Leyla was committed to graduating a year early, so she knew she had to stay on track. She practiced daily verbal reflections, gave herself deadlines, and tried not to procrastinate. 

“I achieved that through my faith and my principles,” says Leyla, who is Muslim. She prays five times a day and finds that prayer and supplications restore her energy every time. “It was like, okay, now you prayed the noon prayer, that's your caffeine for the day. Go on. Let's continue. Let's get more assignments in on time.”

Opportunities Await

Leyla Abdirizak outside Walter Library

Currently, Leyla works at MNGI Digestive Health as a clinic assistant, where she is gaining more clinical experience and time with patients. She rooms patients, discharges them, does their labs, gives them vaccinations, injections, etc. “It's been so rewarding,” she says. “I love it so much.”

Her classes, she continues, teach her what to do and how to do it, and then she gets to apply that knowledge to actual patients, she says, “with all the compassion, care, and value that they deserve.”

In the future, she is interested in working with children in a neonatal intensive care unit. “Growing up in Kenya, you just don't see all of the resources being utilized.

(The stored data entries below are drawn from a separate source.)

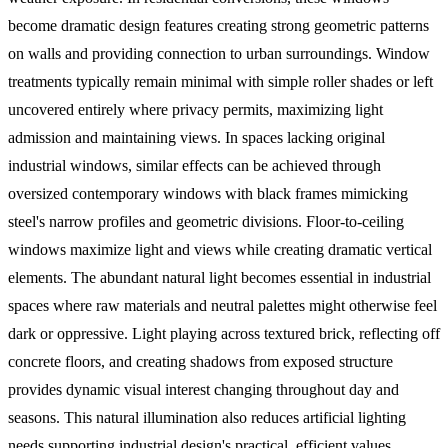
become dramatic design features creating strong geometric patterns
on walls and providing connection to urban surroundings. Window
treatments typically remain minimal with simple roller shades or left
uncovered entirely where privacy permits, maximizing light
admission and maintaining views.
In spaces lacking original
industrial windows, similar effects can be achieved through
oversized contemporary windows with black frames mimicking
steel's narrow profiles and geometric divisions. Floor-to-ceiling
windows maximize light and views while creating dramatic vertical
elements. The abundant natural light becomes essential in industrial
spaces where raw materials and neutral palettes might otherwise feel
dark or oppressive. Light playing across textured brick, reflecting off
concrete floors, and creating shadows from exposed structure
provides dynamic visual interest changing throughout day and
seasons. This natural illumination also reduces artificial lighting
needs supporting industrial design's practical, efficient values.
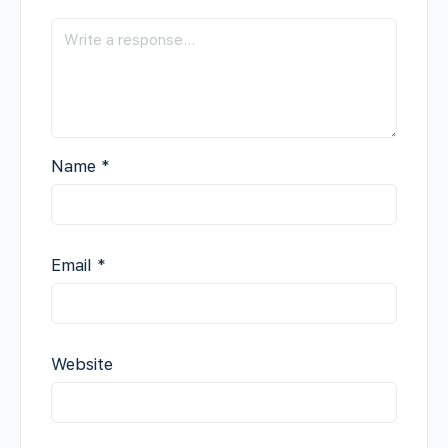
Name
*
Email
*
Website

I always wonder how children can get the care and resources they require. But now that I work at a GI clinic, I fell in love with it! Let's see if our passions change!”

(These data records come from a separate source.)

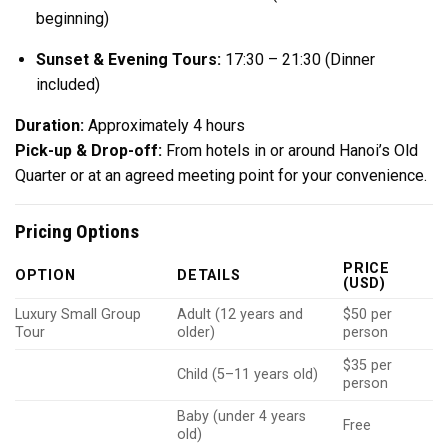
beginning)
Sunset & Evening Tours:
17:30 – 21:30 (Dinner
included)
Duration:
Approximately 4 hours
Pick-up & Drop-off:
From hotels in or around Hanoi’s Old
Quarter or at an agreed meeting point for your convenience.
Pricing Options
PRICE
OPTION
DETAILS
(USD)
Luxury Small Group
Adult (12 years and
$50 per
Tour
older)
person
$35 per
Child (5–11 years old)
person
Baby (under 4 years
Free
old)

Leyla is well prepared to follow her passions wherever they take her. She was accepted into the U of M's Master of Nursing program and will begin this fall.  

Biggest Takeaways

Build a connection with your advisor. Set up office hours and talk to them. If you don't want to take a course, explain your point of view and explore the options. My advisor, Amy Burger Sánchez, is the best advisor at the U of M. She really understands students’ goals, our objectives, and how they align with the grad programs that we want to apply to. She makes sure that she does her best to help us attain all our goals, and she keeps in touch. She’s just the best.”

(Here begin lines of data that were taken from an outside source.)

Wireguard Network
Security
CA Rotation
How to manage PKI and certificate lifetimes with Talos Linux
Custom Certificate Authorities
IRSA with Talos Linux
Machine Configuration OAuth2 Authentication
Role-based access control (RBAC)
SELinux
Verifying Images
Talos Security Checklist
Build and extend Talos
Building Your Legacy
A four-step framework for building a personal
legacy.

Be open-minded. This major is very individualized, which gives you a huge breadth of specialization. A lot of us are pre-health, and we're always nervous about what if my class is not accepted at the postgrad programs? So the Health and Wellbeing Sciences program works with you on that. Keep an open mind about where your objectives lie and where your aims are, so you can really focus on the fun part of the major.” 

Memorable Courses

General Microbiology with Dawn Foster-Hartnett
“Every time I would take a big exam, I would go straight to office hours after we got our results. (The professor) would go over the questions that I got wrong, and she would ask me, why do you think you got these wrong? And once I gave my explanation, she would let me know that that's a very good way to approach that question, but I was just off a little bit. (The course) sounded very intimidating, but as soon as my professor started talking to me about the questions, it just all lined up.”

Nature of Disease: Pathology for Allied Health Students
“Pathology was an online course taught mostly by medical doctors. What I loved about that course was that it taught us about the diseases that exist, but it also discussed in depth the microscopic analyses of the body systems, how they're diagnosed, and the treatments involved. So even though I had zero face-to-face contact with my professors, it was a very fulfilling course.”


Leyla is a recipient of a Karin Larson scholarship.